What you are asked to do:
Word for word, restate all the records; images are not part of the copy.

Dataset extract:
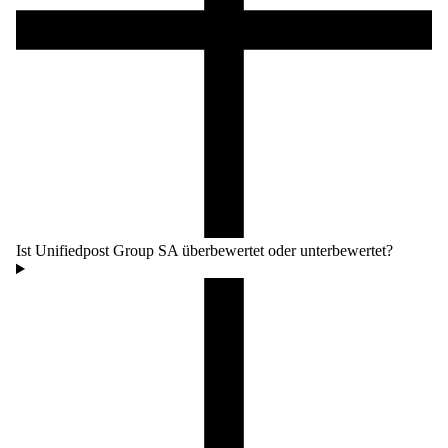
Ist Unifiedpost Group SA überbewertet oder unterbewertet?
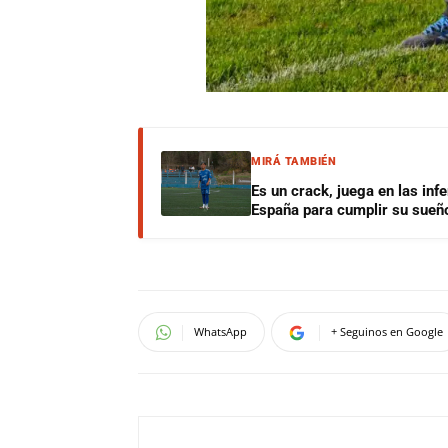
MIRÁ TAMBIÉN
Es un crack, juega en las infe
España para cumplir su sueñ
WhatsApp
+ Seguinos en Google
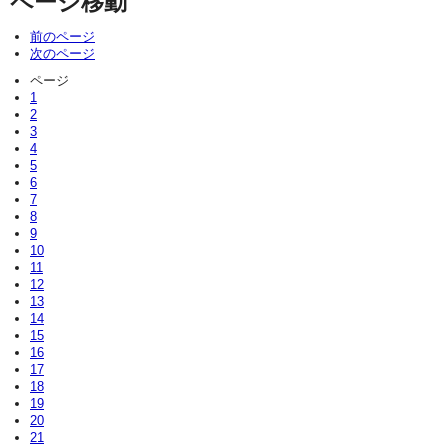
ページ移動
前のページ
次のページ
ページ
1
2
3
4
5
6
7
8
9
10
11
12
13
14
15
16
17
18
19
20
21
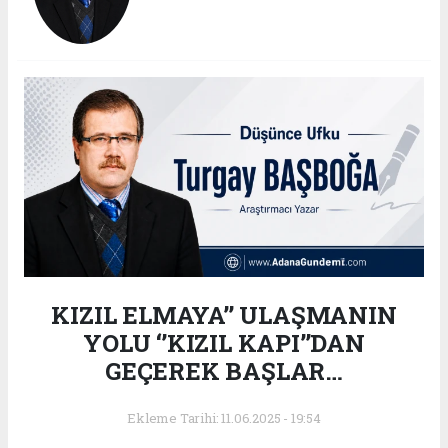
KIZIL ELMAYA’’ ULAŞMANIN
YOLU ‘’KIZIL KAPI’’DAN
GEÇEREK BAŞLAR…
Ekleme Tarihi: 11.06.2025 - 19:54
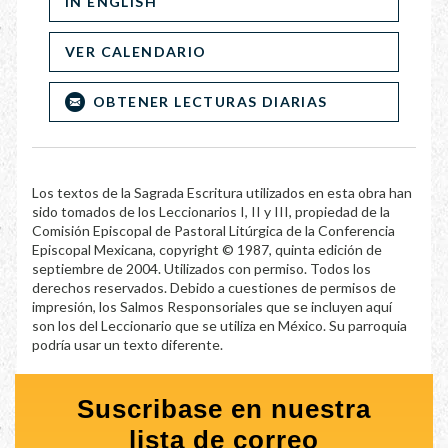
IN ENGLISH
VER CALENDARIO
OBTENER LECTURAS DIARIAS
Los textos de la Sagrada Escritura utilizados en esta obra han
sido tomados de los Leccionarios I, II y III, propiedad de la
Comisión Episcopal de Pastoral Litúrgica de la Conferencia
Episcopal Mexicana, copyright © 1987, quinta edición de
septiembre de 2004. Utilizados con permiso. Todos los
derechos reservados. Debido a cuestiones de permisos de
impresión, los Salmos Responsoriales que se incluyen aquí
son los del Leccionario que se utiliza en México. Su parroquia
podría usar un texto diferente.
Suscribase en nuestra
lista de correo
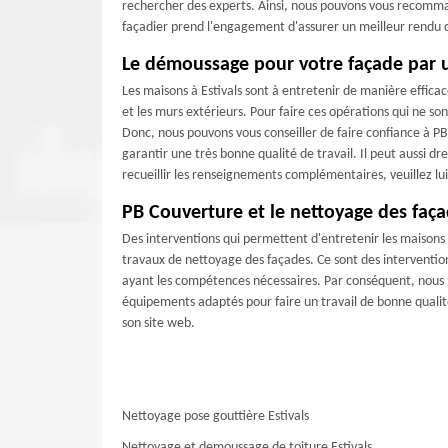
rechercher des experts. Ainsi, nous pouvons vous recomm
façadier prend l'engagement d'assurer un meilleur rendu d
Le démoussage pour votre façade par u
Les maisons à Estivals sont à entretenir de manière efficac
et les murs extérieurs. Pour faire ces opérations qui ne son
Donc, nous pouvons vous conseiller de faire confiance à PB
garantir une très bonne qualité de travail. Il peut aussi d
recueillir les renseignements complémentaires, veuillez lui
PB Couverture et le nettoyage des faça
Des interventions qui permettent d'entretenir les maisons s
travaux de nettoyage des façades. Ce sont des interventions
ayant les compétences nécessaires. Par conséquent, nous p
équipements adaptés pour faire un travail de bonne qualité
son site web.
Nettoyage pose gouttière Estivals
Nettoyage et demoussage de toiture Estivals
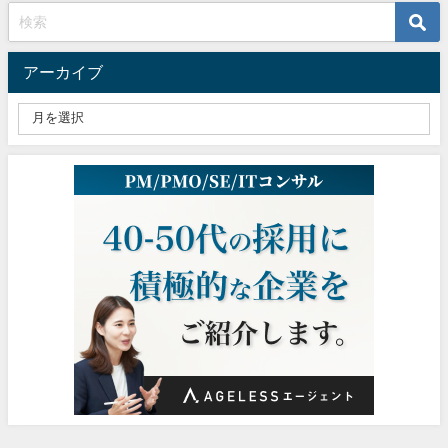
アーカイブ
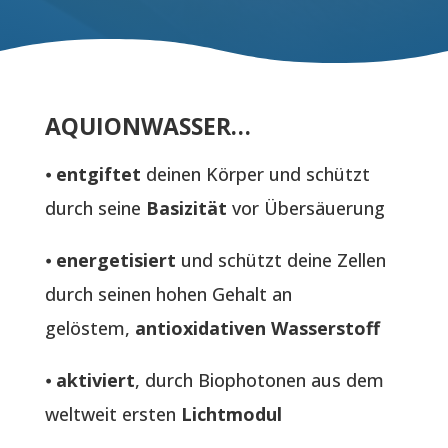
AQUIONWASSER…
⦁
entgiftet
deinen Körper und schützt
durch seine
Basizität
vor Übersäuerung
⦁
energetisiert
und schützt deine Zellen
durch seinen hohen Gehalt an
gelöstem,
antioxidativen Wasserstoff
⦁
aktiviert
, durch Biophotonen aus dem
weltweit ersten
Lichtmodul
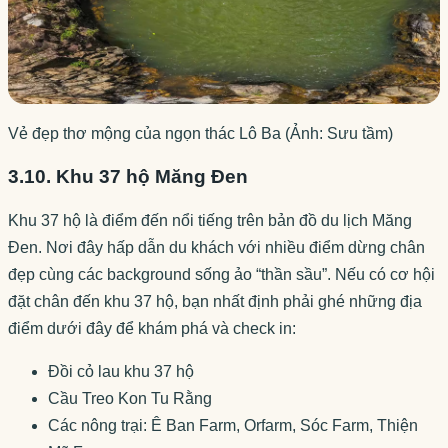
Vẻ đẹp thơ mộng của ngọn thác Lô Ba (Ảnh: Sưu tầm)
3.10. Khu 37 hộ Măng Đen
Khu 37 hộ là điểm đến nổi tiếng trên bản đồ du lịch Măng
Đen. Nơi đây hấp dẫn du khách với nhiều điểm dừng chân
đẹp cùng các background sống ảo “thần sầu”. Nếu có cơ hội
đặt chân đến khu 37 hộ, bạn nhất định phải ghé những địa
điểm dưới đây để khám phá và check in:
Đồi cỏ lau khu 37 hộ
Cầu Treo Kon Tu Rằng
Các nông trại: Ê Ban Farm, Orfarm, Sóc Farm, Thiện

Response below:
Ist Unifiedpost Group SA überbewertet oder unterbewertet?
MIRÁ TAMBIÉN
Es un crack, juega en las infe
España para cumplir su sueñ
WhatsApp
+ Seguinos en Google
ページ移動
前のページ
次のページ
ページ
1
2
3
4
5
6
7
8
9
10
11
12
13
14
15
16
17
18
19
20
21
KIZIL ELMAYA’’ ULAŞMANIN
YOLU ‘’KIZIL KAPI’’DAN
GEÇEREK BAŞLAR…
Ekleme Tarihi: 11.06.2025 - 19:54
IN ENGLISH
VER CALENDARIO
OBTENER LECTURAS DIARIAS
Los textos de la Sagrada Escritura utilizados en esta obra han
sido tomados de los Leccionarios I, II y III, propiedad de la
Comisión Episcopal de Pastoral Litúrgica de la Conferencia
Episcopal Mexicana, copyright © 1987, quinta edición de
septiembre de 2004. Utilizados con permiso. Todos los
derechos reservados. Debido a cuestiones de permisos de
impresión, los Salmos Responsoriales que se incluyen aquí
son los del Leccionario que se utiliza en México. Su parroquia
podría usar un texto diferente.
Suscribase en nuestra
lista de correo
rechercher des experts. Ainsi, nous pouvons vous recomm
façadier prend l'engagement d'assurer un meilleur rendu d
Le démoussage pour votre façade par u
Les maisons à Estivals sont à entretenir de manière efficac
et les murs extérieurs. Pour faire ces opérations qui ne son
Donc, nous pouvons vous conseiller de faire confiance à PB
garantir une très bonne qualité de travail. Il peut aussi d
recueillir les renseignements complémentaires, veuillez lui
PB Couverture et le nettoyage des faça
Des interventions qui permettent d'entretenir les maisons s
travaux de nettoyage des façades. Ce sont des interventions
ayant les compétences nécessaires. Par conséquent, nous p
équipements adaptés pour faire un travail de bonne qualité
son site web.
Nettoyage pose gouttière Estivals
Nettoyage et demoussage de toiture Estivals
アーカイブ
AQUIONWASSER…
⦁
entgiftet
deinen Körper und schützt
durch seine
Basizität
vor Übersäuerung
⦁
energetisiert
und schützt deine Zellen
durch seinen hohen Gehalt an
gelöstem,
antioxidativen Wasserstoff
⦁
aktiviert
, durch Biophotonen aus dem
weltweit ersten
Lichtmodul
Vẻ đẹp thơ mộng của ngọn thác Lô Ba (Ảnh: Sưu tầm)
3.10. Khu 37 hộ Măng Đen
Khu 37 hộ là điểm đến nổi tiếng trên bản đồ du lịch Măng
Đen. Nơi đây hấp dẫn du khách với nhiều điểm dừng chân
đẹp cùng các background sống ảo “thần sầu”. Nếu có cơ hội
đặt chân đến khu 37 hộ, bạn nhất định phải ghé những địa
điểm dưới đây để khám phá và check in:
Đồi cỏ lau khu 37 hộ
Cầu Treo Kon Tu Rằng
Các nông trại: Ê Ban Farm, Orfarm, Sóc Farm, Thiện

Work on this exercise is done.